If the phrase, “pretty sneaky, sis” means anything to you, chances are you’re 35 or older and watched some amount of children’s television during the late 1970s or early 1980s. The line is in the last 5 seconds of a 30-second TV spot for Connect Four, a kid’s game that’s a variation on checkers (but 4 across).
If you watch the commercial today, it’s wholly unremarkable. In fact, you’d be hard-pressed to recall it a few minutes later if you’d never seen it. But for those of us who grew up watching TV during this era, the ad’s trite dialogue is seared into our memory. Why? Because during the 1970s and 80s you could count the number of TV stations on your fingers even faster than you could adjust your rabbit ear antennas, and that commercial played constantly. (In fact, I bought Connect Four recently as a gift for a kid- and I could hear that line of bad dialogue echoing in my ears as I clicked ‘purchase’ online.)

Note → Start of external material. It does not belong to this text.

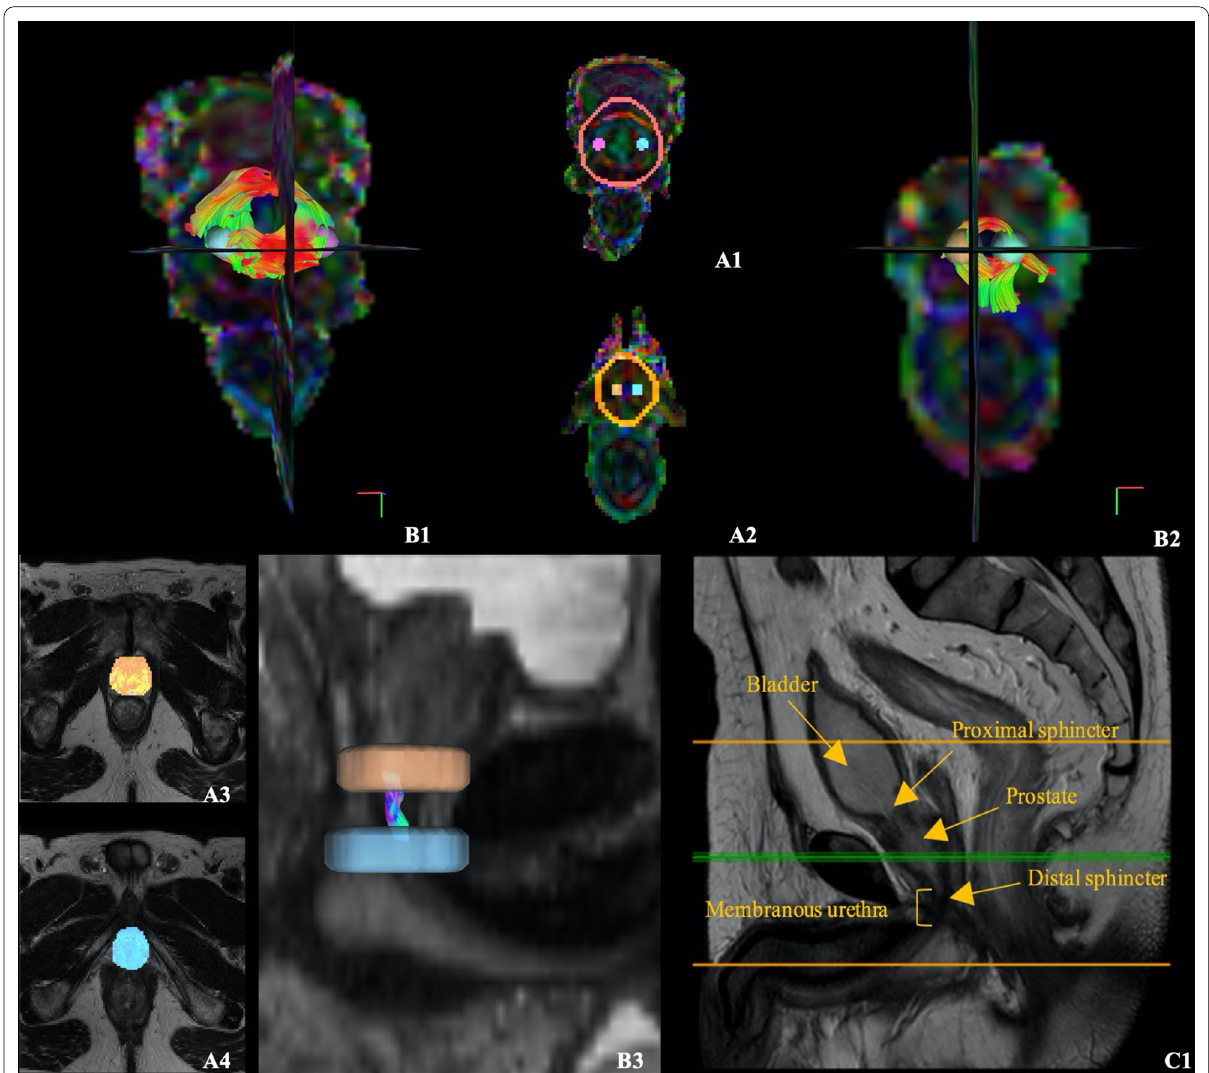
Fig. 2 Axial views obtained from DSI Studio showing the region of interest (ROI) placement on the color-coded FA maps for the proximal sphincter ( A1 ) and distal sphincter ( A2 ), and on the T2-weighted image for the apex ( A3 ) and bulb ( A4 ) to track the membranous urethra. Fiber tracking results derived from the DTI images of an arbitrarily chosen study patient are shown for the proximal sphincter ( B1 ), distal sphincter ( B2 ), and membranous urethra ( B3 ), color-coded based on the direction of the fibers—red for left–right (x), green for anterior–posterior (y), and blue for superior-inferior (z) directions. MRI T2-weighted image of a patient’s mid-sagittal slice labelled with the relevant anatomy, where the orange lines define the proximo-distal extent imaged in the DTI acquisition ( C1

Yep, whoever bought air time for Connect Four understood the principle of effective frequency- they knew that we consumers needed to see that ad over and over and over and over again until Connect Four became a part of our collective unconscious. These days, reaching effective frequency is much tougher, of course. Given all the tv channels, online destinations, games and virtual worlds consumers now populate, a commercial this mundane could never be viewed enough times to reach effective frequency. It’s hardly worth advertising Connect Four at all.The difficulty of reaching the right audiences and the expense of achieving an effective frequency (and a few other things) has made me skeptical about the value of advertising, especially for nonprofits. Many organizations get solicited to advertise in various publications or online forums and consider it simply because they were asked- not because there’s a clear strategy that suggests advertising will be effective.Before you consider advertising, ask yourself:
- Who are we trying to reach? Is the most effective channel to reach our audience through?

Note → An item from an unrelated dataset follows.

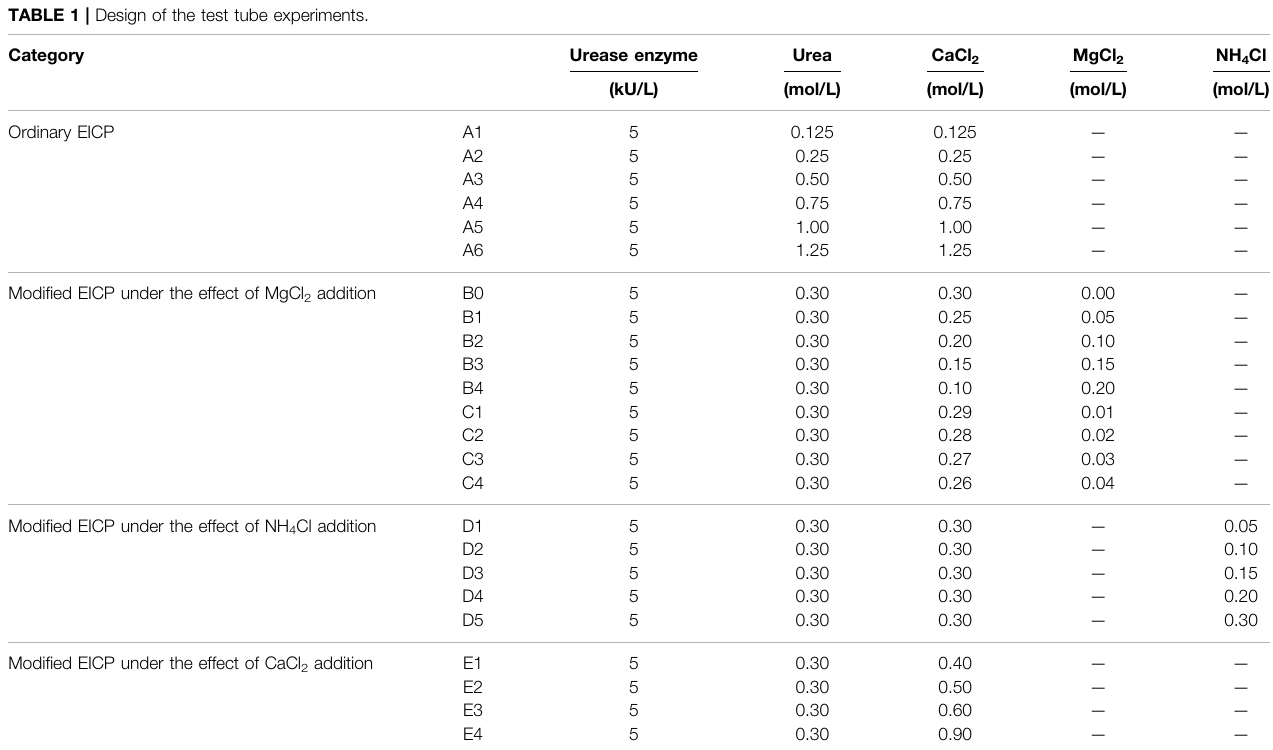
TABLE 1 | Design of the test tube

- If it is the most effective way to reach our target audience, what’s the action we hope they’ll take when they see our ad? What percentage of people reached will be likely are they to take that action as a result of the ad?

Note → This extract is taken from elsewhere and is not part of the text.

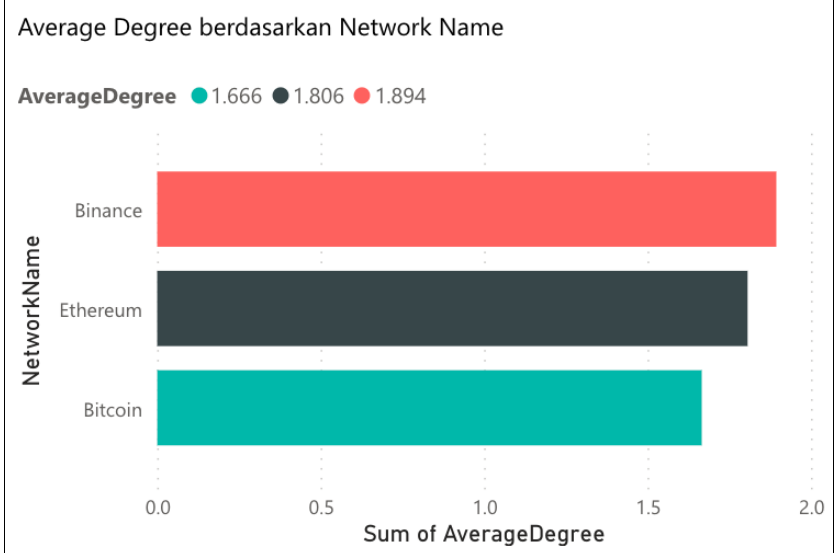
Figure 5(a). Average Degree according to Cryptocurrency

- Can we afford to run the ad frequently enough to reach an effective frequency and penetrate through the clutter?
Advertising as a medium for fundraising rarely works. It’s likely to be more viable for programs-related marketing (aka ‘outreach’) when a specific audience is targeted and the ‘call to action’ is beneficial for them, as was the case in this bus ad Big Duck developed for SCO Family of Service’s Brooklyn Drop-In Center, which ran for about a month on Brooklyn buses. Organizations have raised awareness, changed perceptions, and impacted public health and safety issues like drunk driving and safe sex quite effectively, though- when advertising is part of an overall strategy that’s well-considered in advance.